-- TASK TO COMPLETE --
Give the lines of the records below as a JSON list of strings, with one string per line and blank lines omitted.

DATASET ENTRIES section start

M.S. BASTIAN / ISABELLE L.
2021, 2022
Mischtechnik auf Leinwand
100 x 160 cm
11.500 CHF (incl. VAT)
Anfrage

DATASET ENTRIES section end

-- ANSWER SPACE --
[
  "M.S. BASTIAN / ISABELLE L.",
  "2021, 2022",
  "Mischtechnik auf Leinwand",
  "100 x 160 cm",
  "11.500 CHF (incl. VAT)",
  "Anfrage"
]